Bereitgestellter Auszug:
▽

Freitag, 7. Dezember 2012

Fredda + Francoiz Breut, Berlin, 3.12.12


Konzert: Fredda + Francoiz Breut
Datum: 3.12.12
Ort: Crystal Club, Berlin
Zuhörer: geschätzt über 100



Nur wenige Tage zuvor, enttäuschte mich das Konzert von Nouvelle Vague sehr. Ich konnte nur sehr wenig mit dieser Art Show anfangen. Zwar mag ich deren Coversongs sehr gerne, aber in der Live-Darbietung wirkte es auf mich nur abstoßend.
So machte ich mir an diesem Abend weitaus größere Hoffnung auf einen gelungenen Abend französischer Musik. Eingeladen hat das Le Pop-Label und so nannte sich der Abend auch Le Pop on Tour.

△

Auszüge der Einträge:
▽

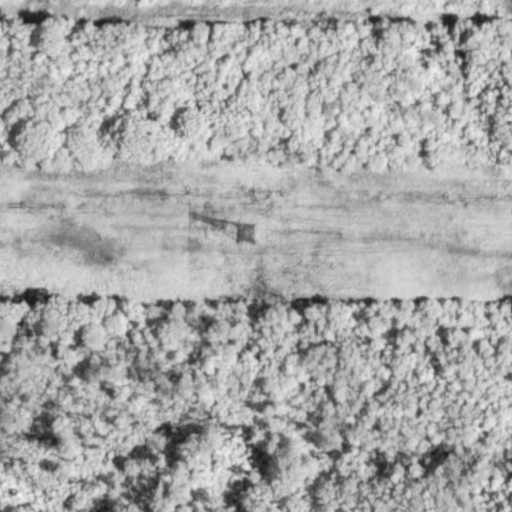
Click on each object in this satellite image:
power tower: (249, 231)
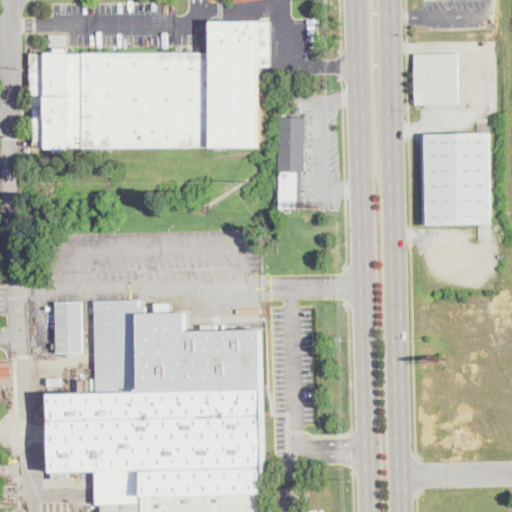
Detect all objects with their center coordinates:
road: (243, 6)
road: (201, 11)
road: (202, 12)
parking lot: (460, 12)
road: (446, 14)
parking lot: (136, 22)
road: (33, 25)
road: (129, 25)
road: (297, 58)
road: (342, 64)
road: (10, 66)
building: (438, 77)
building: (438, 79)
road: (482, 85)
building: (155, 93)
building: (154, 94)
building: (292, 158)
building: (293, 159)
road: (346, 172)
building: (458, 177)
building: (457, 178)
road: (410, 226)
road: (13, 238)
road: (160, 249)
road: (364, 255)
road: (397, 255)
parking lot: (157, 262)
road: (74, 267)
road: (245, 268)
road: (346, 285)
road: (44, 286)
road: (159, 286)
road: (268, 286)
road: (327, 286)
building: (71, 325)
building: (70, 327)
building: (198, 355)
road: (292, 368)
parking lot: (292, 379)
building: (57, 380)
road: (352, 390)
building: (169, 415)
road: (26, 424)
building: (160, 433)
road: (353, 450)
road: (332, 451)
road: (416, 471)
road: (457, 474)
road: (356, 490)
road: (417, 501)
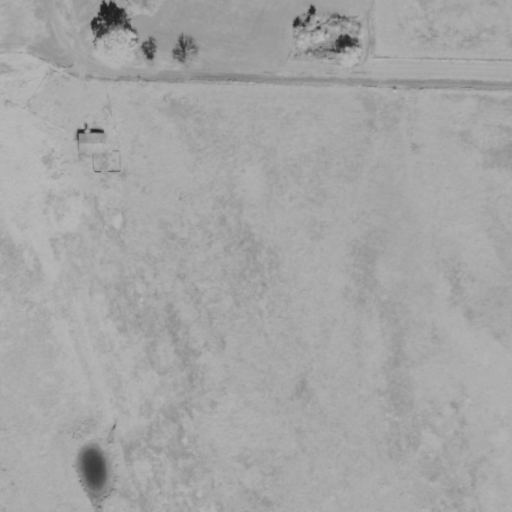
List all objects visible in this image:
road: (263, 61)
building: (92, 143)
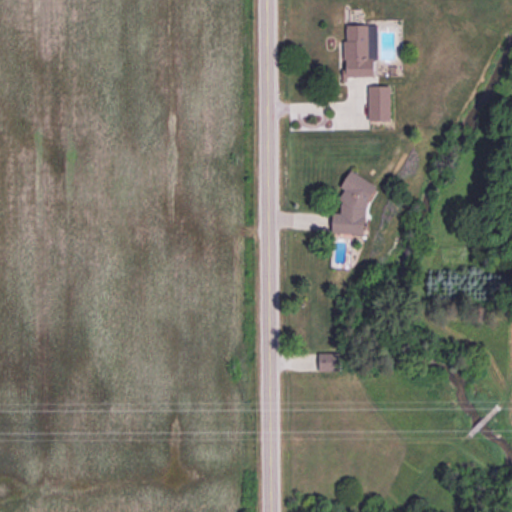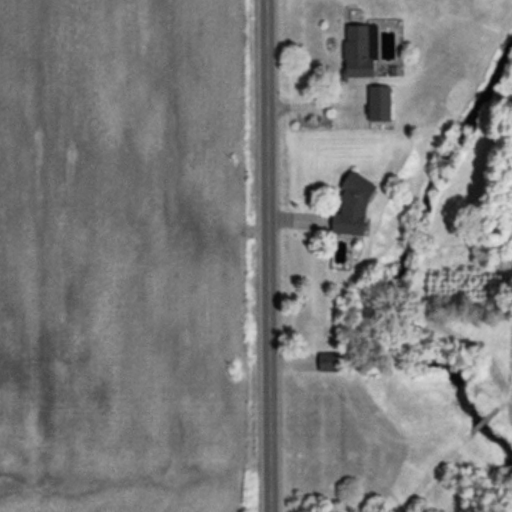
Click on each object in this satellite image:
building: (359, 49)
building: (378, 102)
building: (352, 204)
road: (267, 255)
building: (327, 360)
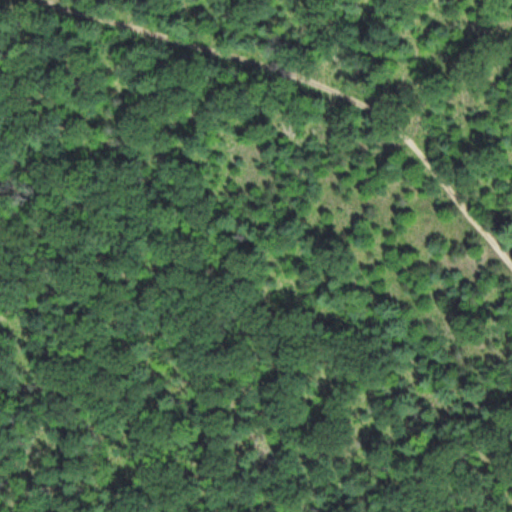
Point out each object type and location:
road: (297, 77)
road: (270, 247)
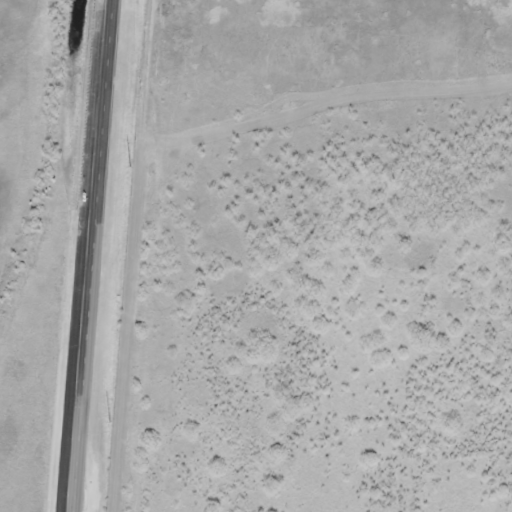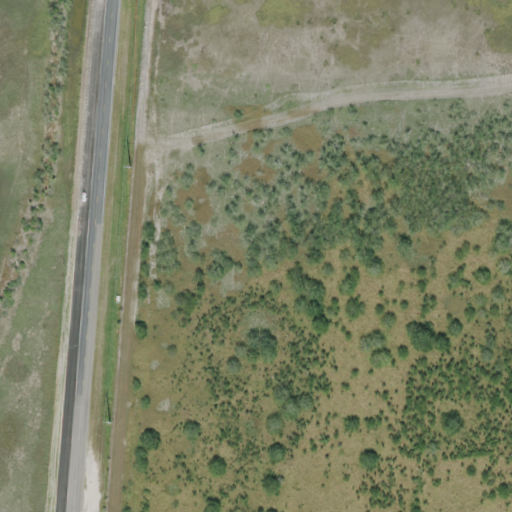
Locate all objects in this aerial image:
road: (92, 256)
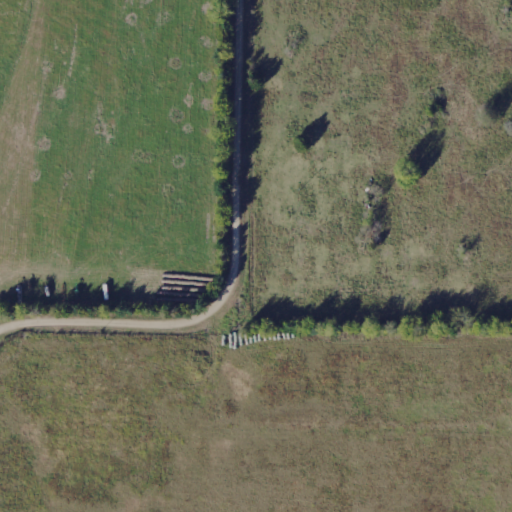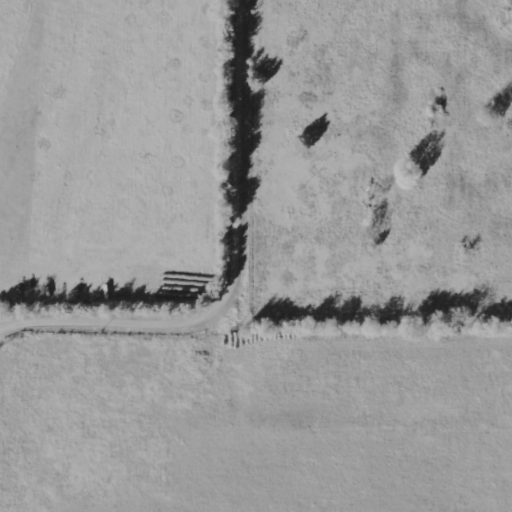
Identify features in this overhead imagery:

△

Gestellte Aufgabe:
Nenne anhand des Konzertberichts das Label, das zu dem Abend im Crystal Club eingeladen hatte.

Antwort:
Das Le Pop-Label hatte eingeladen.